Knowlton chronicles more than business. He vividly describes the terrible back-to-back winters in the mid-1880s—aka the Big Die-Up—that wiped out many ranches and changed the industry. He then moves on to the violence in Wyoming of the late 1880s and early ’90s. Not every historian is likely to buy into his interpretation of the source of rustling during that time, but there’s no denying his original thinking makes for an intriguing idea. As is his assessment of the Johnson County War, which, he writes, “illustrates how easily, even in a democracy, those in power can doctor the truth.” In short, Cattle Kingdom offers a fresh take on an old subject. —Johnny D. Boggs



I have read extensively about the history of the American West. It’s a book like Cattle Kingdom that excites me about the fact that the myths that oftentimes inhabit our historical understanding  – can and will be displaced – and rewritten – when exquisitely talented authors like Christopher Knowlton take the reins.

The depth and breadth of the research that this work contains supports the authors thesis – confirming that history is subject to unearthing new and yet unrevealed discoveries – that can provide the sinew for a new understanding. Knowlton unequivocally demonstrates this unique  journalistic talent. Knowlton’s prose and storytelling ability are hypnotic and mesmerizing.

This is distinctly not a story that requires a preference for tales about the American West. The manner in which Knowlton weaves his story – and brings life to the characters and context – will draw readers who simply desire a really, really good book.

I must admit I had some reluctance deciding whether or not to purchase this volume. I overcame that and am really glad I did.

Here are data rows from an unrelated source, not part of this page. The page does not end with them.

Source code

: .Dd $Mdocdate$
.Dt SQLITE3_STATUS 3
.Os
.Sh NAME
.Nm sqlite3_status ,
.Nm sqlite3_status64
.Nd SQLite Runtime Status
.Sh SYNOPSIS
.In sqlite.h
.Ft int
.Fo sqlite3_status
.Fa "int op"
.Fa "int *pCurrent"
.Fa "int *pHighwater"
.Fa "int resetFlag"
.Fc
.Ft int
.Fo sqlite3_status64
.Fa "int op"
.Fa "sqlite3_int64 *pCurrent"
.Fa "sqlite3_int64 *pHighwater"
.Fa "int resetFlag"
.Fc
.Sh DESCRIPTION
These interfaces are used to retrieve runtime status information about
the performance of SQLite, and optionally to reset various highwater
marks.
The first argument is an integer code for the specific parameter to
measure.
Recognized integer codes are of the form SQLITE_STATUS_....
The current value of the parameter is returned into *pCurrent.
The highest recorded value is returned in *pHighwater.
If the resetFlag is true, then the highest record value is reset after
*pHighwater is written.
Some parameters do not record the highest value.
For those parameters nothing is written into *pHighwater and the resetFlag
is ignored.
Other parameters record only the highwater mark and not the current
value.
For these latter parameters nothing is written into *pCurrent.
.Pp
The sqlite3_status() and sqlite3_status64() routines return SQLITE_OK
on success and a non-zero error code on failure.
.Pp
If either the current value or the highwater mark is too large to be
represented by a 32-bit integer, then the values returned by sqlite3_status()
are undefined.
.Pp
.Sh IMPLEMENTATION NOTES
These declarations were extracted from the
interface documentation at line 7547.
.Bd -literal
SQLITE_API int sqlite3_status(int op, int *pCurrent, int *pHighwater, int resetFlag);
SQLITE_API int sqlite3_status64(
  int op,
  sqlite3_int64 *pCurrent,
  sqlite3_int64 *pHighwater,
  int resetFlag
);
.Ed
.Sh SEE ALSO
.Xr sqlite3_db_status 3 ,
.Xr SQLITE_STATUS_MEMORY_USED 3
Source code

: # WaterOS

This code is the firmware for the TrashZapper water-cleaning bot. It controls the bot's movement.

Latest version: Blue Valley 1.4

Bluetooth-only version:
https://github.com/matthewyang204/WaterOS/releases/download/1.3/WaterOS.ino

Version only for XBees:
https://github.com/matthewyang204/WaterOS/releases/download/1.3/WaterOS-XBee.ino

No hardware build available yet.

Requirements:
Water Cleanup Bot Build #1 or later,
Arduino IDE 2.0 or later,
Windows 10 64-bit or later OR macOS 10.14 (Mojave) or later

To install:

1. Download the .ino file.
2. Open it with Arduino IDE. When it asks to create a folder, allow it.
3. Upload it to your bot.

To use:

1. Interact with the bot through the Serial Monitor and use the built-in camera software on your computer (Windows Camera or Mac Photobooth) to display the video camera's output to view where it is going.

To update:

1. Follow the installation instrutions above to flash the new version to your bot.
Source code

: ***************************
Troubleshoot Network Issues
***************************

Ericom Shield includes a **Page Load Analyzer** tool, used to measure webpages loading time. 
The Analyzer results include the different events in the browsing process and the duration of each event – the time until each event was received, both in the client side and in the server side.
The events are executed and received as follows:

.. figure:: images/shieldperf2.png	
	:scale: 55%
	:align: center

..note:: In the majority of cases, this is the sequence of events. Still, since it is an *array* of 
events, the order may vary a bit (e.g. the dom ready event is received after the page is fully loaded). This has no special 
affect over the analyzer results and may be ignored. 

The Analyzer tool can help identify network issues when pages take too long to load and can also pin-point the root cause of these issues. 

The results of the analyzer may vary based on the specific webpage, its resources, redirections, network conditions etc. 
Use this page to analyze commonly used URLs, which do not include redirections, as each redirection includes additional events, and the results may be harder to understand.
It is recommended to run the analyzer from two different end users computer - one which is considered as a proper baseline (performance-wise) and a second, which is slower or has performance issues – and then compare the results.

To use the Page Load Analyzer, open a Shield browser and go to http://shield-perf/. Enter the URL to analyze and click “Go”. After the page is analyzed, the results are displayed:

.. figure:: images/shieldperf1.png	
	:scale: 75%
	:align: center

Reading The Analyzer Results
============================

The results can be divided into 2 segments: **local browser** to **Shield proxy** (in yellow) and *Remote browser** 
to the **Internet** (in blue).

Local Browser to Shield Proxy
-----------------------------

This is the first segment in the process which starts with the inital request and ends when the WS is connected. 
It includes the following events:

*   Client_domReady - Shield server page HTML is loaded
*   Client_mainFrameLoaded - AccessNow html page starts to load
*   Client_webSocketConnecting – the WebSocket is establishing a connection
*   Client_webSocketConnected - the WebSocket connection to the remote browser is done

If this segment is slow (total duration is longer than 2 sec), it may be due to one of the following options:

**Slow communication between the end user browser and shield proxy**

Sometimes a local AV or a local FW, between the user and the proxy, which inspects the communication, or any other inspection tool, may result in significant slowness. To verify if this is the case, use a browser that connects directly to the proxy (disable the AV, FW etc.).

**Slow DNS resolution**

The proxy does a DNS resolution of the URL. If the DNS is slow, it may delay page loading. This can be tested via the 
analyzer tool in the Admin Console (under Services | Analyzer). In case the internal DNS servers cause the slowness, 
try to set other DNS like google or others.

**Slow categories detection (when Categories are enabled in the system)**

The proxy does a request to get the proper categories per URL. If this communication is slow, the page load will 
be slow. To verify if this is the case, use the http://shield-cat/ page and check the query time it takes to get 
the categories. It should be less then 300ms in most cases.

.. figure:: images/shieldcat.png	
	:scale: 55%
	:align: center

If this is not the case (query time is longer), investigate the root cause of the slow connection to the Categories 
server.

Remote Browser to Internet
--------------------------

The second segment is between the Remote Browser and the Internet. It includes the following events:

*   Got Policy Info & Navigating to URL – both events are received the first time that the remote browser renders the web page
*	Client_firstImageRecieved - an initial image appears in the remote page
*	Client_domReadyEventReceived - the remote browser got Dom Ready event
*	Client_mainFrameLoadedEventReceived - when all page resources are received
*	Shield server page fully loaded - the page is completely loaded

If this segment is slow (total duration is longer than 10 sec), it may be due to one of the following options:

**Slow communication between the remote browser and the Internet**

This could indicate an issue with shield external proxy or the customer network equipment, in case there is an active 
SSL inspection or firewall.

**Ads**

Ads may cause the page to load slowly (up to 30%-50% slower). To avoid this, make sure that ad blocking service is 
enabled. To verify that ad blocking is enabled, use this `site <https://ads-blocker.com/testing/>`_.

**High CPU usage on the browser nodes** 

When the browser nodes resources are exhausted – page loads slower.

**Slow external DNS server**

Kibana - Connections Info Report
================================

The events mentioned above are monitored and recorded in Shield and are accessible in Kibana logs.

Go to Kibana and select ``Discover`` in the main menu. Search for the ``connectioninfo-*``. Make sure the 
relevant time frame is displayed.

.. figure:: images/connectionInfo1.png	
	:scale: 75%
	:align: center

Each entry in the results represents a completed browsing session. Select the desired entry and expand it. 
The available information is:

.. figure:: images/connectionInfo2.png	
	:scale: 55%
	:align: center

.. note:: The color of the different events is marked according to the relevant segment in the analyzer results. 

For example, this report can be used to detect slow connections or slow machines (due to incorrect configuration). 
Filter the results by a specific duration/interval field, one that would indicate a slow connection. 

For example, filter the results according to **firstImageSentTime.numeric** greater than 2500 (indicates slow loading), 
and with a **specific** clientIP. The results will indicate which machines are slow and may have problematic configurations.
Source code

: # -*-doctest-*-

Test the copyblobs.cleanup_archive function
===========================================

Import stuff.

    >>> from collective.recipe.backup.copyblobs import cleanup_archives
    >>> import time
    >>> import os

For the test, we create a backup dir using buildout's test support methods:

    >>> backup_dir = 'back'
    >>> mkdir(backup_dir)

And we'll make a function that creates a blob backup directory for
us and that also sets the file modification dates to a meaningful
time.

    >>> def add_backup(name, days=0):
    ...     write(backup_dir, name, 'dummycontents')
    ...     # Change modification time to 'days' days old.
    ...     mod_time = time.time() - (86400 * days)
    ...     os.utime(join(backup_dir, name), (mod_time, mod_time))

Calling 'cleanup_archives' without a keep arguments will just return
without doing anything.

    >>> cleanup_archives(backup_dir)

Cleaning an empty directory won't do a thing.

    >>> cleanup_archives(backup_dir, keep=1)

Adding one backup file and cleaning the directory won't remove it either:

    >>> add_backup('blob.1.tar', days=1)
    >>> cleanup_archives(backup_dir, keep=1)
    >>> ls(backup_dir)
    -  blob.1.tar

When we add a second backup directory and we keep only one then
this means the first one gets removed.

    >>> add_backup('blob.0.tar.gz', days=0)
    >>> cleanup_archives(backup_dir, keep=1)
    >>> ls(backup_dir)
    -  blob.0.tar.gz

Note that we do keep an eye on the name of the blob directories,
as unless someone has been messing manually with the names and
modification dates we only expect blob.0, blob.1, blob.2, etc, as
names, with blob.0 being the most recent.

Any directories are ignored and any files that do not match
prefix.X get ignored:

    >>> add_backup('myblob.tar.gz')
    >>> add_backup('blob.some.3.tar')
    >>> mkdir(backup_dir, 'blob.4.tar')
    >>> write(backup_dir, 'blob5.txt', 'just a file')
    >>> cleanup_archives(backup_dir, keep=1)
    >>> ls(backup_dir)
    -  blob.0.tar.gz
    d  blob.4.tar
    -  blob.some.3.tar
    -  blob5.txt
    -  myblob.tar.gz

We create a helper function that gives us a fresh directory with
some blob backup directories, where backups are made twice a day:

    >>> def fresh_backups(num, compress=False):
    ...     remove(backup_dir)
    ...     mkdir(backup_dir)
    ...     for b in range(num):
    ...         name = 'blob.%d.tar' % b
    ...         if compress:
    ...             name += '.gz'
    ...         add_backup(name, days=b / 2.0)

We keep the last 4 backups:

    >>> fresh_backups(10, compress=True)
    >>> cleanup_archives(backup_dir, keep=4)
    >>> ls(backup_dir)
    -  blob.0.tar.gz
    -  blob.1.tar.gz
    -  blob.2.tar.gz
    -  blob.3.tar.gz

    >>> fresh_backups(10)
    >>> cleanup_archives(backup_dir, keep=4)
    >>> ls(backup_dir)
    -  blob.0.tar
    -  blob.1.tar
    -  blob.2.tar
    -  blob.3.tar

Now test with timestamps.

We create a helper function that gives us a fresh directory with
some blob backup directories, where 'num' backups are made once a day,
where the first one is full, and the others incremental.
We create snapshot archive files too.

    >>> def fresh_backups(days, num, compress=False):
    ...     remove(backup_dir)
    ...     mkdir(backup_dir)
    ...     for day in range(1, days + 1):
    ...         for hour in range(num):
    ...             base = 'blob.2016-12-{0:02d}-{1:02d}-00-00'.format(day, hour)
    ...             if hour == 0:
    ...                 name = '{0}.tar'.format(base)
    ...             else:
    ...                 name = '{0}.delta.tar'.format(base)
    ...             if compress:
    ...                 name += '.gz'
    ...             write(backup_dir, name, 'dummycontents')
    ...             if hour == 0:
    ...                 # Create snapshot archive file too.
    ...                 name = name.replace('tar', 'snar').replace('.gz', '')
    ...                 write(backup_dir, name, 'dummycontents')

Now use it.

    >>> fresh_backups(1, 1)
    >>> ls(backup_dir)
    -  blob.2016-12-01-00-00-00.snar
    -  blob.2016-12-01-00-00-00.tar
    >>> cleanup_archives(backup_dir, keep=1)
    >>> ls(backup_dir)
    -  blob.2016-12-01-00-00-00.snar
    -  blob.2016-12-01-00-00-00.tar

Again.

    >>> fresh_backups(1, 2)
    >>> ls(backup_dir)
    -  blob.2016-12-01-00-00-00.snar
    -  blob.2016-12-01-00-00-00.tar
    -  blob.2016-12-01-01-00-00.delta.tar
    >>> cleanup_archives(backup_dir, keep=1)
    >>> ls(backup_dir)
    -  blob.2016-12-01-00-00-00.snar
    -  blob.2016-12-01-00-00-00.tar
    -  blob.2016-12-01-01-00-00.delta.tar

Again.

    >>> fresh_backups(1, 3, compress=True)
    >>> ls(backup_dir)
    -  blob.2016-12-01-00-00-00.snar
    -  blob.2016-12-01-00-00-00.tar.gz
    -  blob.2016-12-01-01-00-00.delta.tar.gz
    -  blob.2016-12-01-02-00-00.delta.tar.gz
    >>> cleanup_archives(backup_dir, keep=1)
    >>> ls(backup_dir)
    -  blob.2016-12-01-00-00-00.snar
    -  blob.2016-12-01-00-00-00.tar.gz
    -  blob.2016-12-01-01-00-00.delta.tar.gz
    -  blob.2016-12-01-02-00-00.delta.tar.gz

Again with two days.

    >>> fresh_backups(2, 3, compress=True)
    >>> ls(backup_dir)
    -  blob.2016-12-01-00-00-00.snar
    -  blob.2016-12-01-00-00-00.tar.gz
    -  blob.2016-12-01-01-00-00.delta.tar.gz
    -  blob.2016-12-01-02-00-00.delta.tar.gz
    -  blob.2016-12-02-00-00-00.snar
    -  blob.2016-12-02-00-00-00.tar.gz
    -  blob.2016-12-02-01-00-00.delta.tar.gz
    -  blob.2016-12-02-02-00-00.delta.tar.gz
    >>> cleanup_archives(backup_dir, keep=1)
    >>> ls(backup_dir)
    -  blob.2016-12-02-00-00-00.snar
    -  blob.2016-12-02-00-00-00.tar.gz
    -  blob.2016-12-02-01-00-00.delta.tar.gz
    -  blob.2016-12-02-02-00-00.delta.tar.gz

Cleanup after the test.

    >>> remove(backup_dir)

Many aspects of this book will bring tears to your eyes, ripping your heart apart. You’ll get angry and disgusted. The drama that Knowlton brings to life is addictive…it’s a page turning pleasure. The decimation of the Bison herds had me smelling the carnage that Knowlton described.

For those with an affinity for garnering a better understanding of the American cowboy, the influences in the development of the American West, the cattle industry, the origins of the nature of land ownership in the Western U.S. psyche, the influence of capital in the development of the American West, the beef industry, conservation, wildlife management – and – again – those who desire to be immersed in a truly fascinating true tale – well – this book is for you.

I honestly can’t imagine anyone selecting this book to devour and not coming away completely satisfied about their decision.

Frankly, I urge you to select Christopher Knowlton as your guide to the hidden history of the cowboy West. You’ll be delighted you did. Trust me…believe me…A PHENOMENAL BOOK!!!